Stored items from a collection:
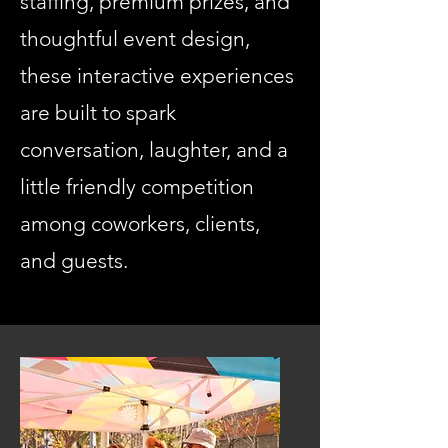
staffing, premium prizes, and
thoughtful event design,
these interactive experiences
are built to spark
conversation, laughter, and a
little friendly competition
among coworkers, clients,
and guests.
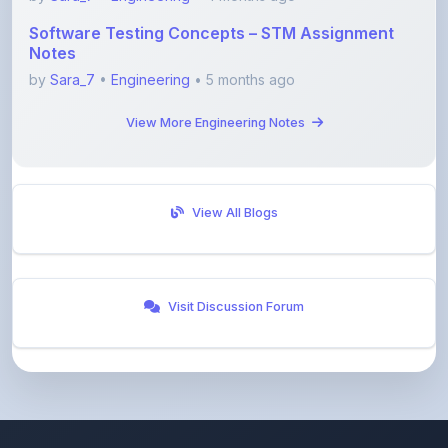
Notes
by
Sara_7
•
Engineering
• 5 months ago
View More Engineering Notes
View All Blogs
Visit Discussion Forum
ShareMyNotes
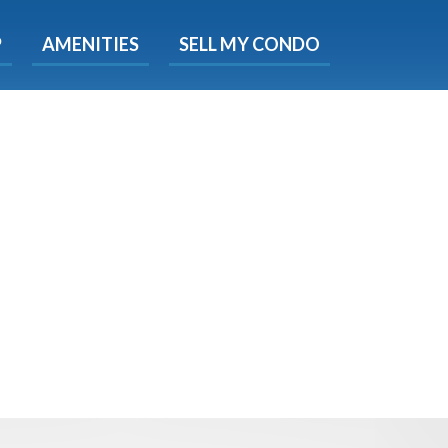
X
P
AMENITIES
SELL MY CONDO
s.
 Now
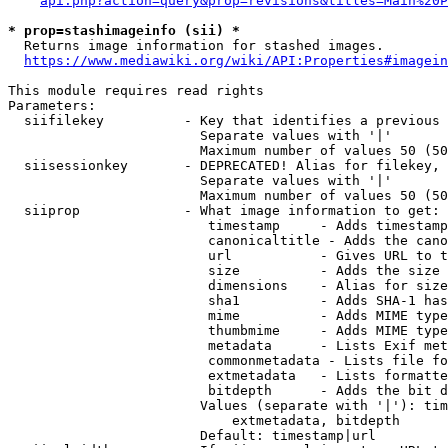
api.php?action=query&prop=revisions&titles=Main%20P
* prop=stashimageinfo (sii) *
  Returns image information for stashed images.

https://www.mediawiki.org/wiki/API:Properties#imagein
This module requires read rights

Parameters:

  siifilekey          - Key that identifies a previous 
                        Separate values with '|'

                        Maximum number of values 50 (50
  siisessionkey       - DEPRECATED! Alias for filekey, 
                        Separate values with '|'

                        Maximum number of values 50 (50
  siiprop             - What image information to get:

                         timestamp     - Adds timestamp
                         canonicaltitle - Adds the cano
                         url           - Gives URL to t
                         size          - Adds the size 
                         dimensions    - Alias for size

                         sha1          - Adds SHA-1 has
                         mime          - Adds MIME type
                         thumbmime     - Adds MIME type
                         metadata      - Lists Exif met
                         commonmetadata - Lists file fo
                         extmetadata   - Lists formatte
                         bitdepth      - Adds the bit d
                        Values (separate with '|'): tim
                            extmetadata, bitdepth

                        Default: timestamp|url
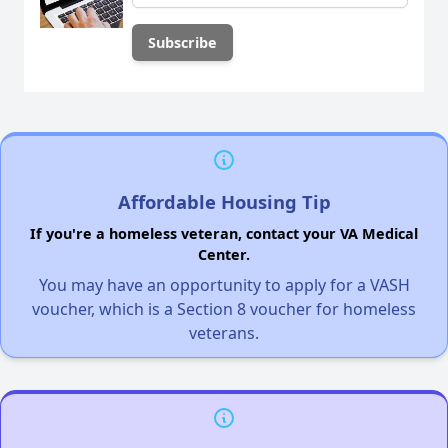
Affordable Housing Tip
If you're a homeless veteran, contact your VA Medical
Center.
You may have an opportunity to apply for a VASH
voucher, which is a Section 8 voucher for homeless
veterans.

- _WHAT NEEDS TO BE DONE_: What must be returned is a bare number, the count of lines in the entries holding the string "bitdepth".

- _SOLUTION TO THIS EXERCISE_: 2